300.000 dolara satın alınan ejderha balıkları, bir lüks olarak tanımlanabilir. Ancak bu balıkların diğer balıklara oranla ''inanışa göre'' daha üstün özellikleri bulunuyor.
Bu balık kıvrımlı bir gövdeye ve parıldayan büyük pullara sahip. Bu balıklar yetişkin hale geldiklerinde 0,6 ile 0,9 metre arasında boylara ulaşabiliyor ve çenelerinde bir çift bıyık bulunuyor. Çin Yeni Yılı geçit törenindeki kağıt ejderhalara benzedikleri için iyi şans ve refah getirdikleri düşünülüyor. Ayrıca arowanaların sahiplerini tehlikelere ve kötü iş girişimlerine karşı uyarmak için tanklarından atlayarak hayatlarını feda ettiklerine dair rivayetler de bulunuyor.
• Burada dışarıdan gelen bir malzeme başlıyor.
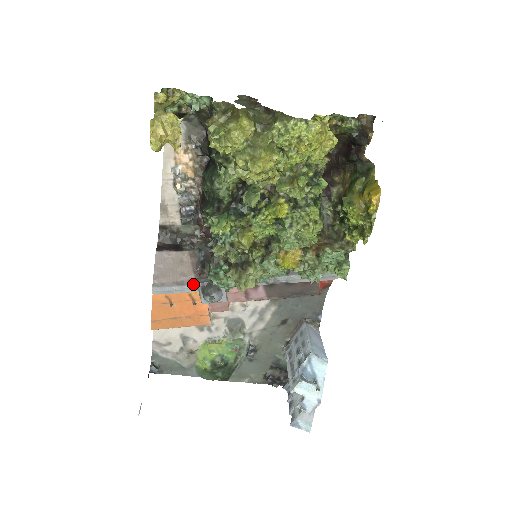
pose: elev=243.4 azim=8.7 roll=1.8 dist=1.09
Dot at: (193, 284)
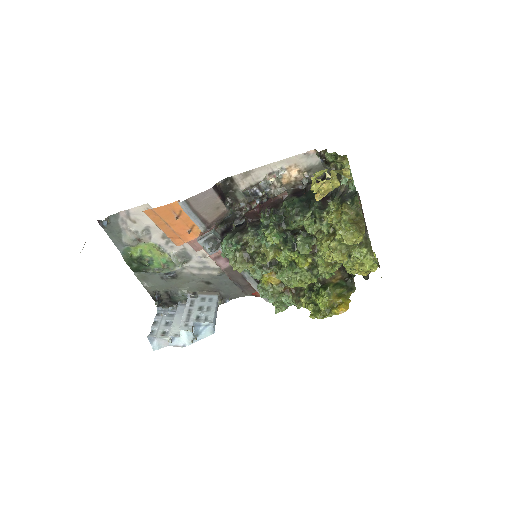
Dot at: (205, 225)
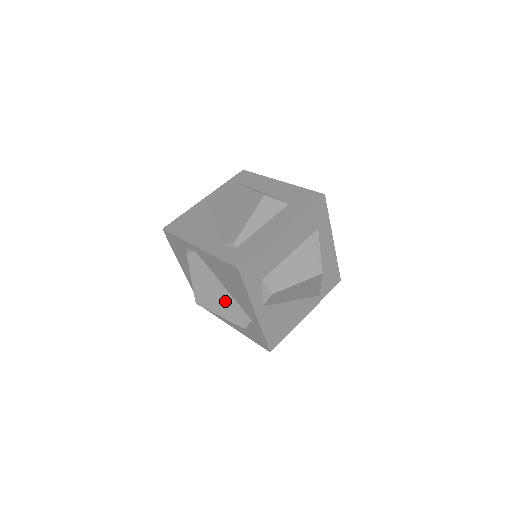
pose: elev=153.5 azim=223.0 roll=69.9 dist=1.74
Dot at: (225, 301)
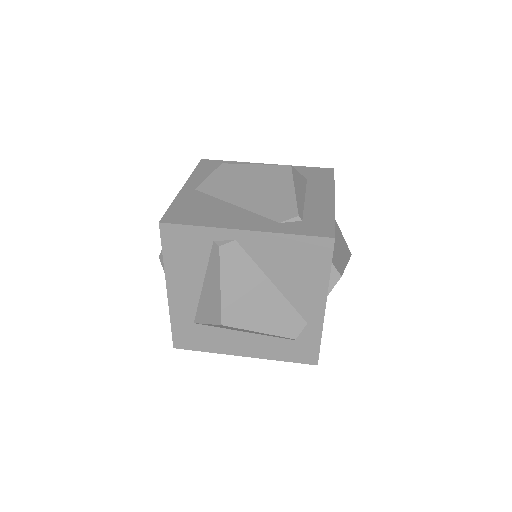
Dot at: (272, 306)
Belki de daha ilginci, bu balıkların her zaman bu kadar yüksek bir konuma sahip olmaması. Hikayeleri, aslında çok daha mütevazı bir başlangıca sahip. Yüzyıllar boyunca, lezzetli bir yemeğin yıldızı olarak karasu nehirlerinden ve Güneydoğu Asya''nın bataklıklarından avlandılar.
AMA 1975 YILINDA BU DURUM TAMAMEN DEĞİŞTİ
Güneydoğu Asya''daki sulak alanlar azalmaya başlayınca balıklar da azaldı. Bu nedenle, uluslararası ticaretten men edildiler ve Nesli Tehlike Altındaki Türler Yasası tarafından korundukları için yasal olarak pek çok ülkeye taşınamaz oldular. Ve şimdi, lüks algısı nedeniyle gelişen bir karaborsaya bile sahipler.
300.000 DOLARLIK BALIK İÇİN SUÇ BİLE İŞLENİYOR
Singapur''da, bir haftada dört arowana hırsızlığı yaşanabiliyor ve bu hırsızlıklardan birinde, soyguncunun balığını bir kovada alıp götürmesi sırasında yaşlı bir kadın yumruklandı. Başka bir olayda, bir akvaryum sahibinin bu değerli balıklar için bıçaklanarak öldürüldüğü ve neredeyse kafasının kesildiği görüldü.
Bu balıklar o kadar değerli ki, bazı sahipleri balık arkadaşlarına plastik cerrahi yapmaktan bile mutlu oluyorlar. Bazıları çene ameliyatı için 60 dolar ve göz ameliyatı için 90 dolar teklif ediyor. Hatta balık güzellik yarışmaları bile var ve balıklar o kadar değerli ki, onlara eşlik etmesi için genellikle silahlı korumalar tutuluyor.
Fiyatlarına rağmen, bu balıklara halen yüksek bir talep bulunuyor. Balıkların bazıları Güneydoğu Asya’da aşırı güvenlik önlemlerine sahip çiftliklerde tutulurken, takip edilebilir mikroçiplere bile sahip olabiliyorlar.